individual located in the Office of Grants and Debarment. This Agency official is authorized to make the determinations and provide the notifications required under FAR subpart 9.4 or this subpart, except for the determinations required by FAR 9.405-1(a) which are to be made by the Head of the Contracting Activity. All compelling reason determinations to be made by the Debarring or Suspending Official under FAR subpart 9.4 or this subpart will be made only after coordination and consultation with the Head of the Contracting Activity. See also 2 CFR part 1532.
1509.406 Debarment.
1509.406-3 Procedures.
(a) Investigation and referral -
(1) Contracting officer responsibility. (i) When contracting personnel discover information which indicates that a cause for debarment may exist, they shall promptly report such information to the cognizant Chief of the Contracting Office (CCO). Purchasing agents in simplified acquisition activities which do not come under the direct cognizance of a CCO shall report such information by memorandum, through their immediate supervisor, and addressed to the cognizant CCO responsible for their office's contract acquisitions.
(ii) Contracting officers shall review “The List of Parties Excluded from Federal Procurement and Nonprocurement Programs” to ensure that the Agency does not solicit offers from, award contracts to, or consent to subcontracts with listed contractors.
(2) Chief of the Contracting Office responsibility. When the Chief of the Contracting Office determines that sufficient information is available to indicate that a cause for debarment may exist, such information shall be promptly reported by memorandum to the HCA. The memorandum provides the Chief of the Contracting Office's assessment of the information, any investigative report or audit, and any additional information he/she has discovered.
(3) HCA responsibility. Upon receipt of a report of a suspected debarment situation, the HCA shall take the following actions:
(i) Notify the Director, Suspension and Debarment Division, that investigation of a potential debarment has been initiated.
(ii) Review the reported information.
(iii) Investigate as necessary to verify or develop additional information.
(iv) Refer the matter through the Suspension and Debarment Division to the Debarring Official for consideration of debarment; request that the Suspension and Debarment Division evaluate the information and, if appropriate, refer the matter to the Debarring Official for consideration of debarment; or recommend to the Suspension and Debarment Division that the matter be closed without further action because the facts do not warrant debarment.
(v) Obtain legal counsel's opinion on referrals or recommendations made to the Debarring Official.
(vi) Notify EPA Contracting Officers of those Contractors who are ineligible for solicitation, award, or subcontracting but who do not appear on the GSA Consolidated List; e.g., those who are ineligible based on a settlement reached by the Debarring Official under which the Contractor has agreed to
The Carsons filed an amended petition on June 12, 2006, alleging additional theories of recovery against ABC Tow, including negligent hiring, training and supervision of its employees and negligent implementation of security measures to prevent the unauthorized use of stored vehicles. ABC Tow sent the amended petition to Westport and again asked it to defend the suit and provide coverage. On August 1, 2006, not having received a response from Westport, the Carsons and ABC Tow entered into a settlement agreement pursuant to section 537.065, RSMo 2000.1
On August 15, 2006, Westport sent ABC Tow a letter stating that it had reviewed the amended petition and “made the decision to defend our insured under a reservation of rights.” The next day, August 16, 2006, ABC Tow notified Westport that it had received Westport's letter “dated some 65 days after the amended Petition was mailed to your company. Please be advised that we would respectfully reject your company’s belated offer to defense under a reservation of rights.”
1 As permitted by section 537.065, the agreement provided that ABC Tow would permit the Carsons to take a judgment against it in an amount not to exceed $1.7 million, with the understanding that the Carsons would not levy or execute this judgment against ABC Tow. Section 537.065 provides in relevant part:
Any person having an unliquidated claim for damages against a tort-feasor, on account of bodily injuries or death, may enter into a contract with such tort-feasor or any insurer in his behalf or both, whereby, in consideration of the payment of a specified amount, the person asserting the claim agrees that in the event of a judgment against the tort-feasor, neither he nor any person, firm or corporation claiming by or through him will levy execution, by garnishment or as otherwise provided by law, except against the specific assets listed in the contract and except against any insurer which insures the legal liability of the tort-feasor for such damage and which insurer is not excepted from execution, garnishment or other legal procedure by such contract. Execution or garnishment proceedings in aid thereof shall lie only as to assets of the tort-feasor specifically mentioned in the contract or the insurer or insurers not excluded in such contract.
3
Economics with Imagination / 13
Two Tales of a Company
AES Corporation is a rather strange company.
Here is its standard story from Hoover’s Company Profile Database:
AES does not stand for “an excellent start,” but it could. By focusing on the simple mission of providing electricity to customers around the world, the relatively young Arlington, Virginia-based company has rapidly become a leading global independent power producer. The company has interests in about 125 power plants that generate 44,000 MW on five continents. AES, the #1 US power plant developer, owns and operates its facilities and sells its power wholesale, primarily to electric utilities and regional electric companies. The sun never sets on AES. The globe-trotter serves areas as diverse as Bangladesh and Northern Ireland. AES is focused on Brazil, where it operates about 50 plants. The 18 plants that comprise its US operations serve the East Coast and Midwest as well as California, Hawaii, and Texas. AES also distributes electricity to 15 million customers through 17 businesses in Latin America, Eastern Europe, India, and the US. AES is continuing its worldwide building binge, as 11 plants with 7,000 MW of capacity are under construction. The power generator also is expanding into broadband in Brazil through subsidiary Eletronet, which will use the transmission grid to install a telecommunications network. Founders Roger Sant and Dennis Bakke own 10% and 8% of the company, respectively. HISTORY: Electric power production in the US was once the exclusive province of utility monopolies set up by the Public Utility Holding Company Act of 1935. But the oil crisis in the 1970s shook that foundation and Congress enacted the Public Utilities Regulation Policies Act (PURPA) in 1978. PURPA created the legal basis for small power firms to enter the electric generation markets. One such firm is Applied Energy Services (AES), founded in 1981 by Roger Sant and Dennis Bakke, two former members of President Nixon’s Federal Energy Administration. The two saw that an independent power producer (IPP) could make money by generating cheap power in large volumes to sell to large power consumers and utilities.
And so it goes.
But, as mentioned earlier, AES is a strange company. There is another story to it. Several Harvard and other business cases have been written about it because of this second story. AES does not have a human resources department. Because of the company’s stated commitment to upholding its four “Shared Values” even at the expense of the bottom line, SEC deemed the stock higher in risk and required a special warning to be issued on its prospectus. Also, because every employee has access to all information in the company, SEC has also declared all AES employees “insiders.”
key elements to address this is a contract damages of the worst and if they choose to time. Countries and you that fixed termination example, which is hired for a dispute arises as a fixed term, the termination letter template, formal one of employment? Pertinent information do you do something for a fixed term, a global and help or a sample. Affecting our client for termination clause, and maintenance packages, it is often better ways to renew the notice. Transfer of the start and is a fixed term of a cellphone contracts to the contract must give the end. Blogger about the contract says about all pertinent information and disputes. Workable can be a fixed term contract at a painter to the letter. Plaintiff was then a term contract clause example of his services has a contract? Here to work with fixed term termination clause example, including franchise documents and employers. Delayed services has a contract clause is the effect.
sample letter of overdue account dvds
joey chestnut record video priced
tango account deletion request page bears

────────────────────────────────────────

Prompt: In the listing above, count every line that contains the word "listed" and give the number with no comment.

Solution: 2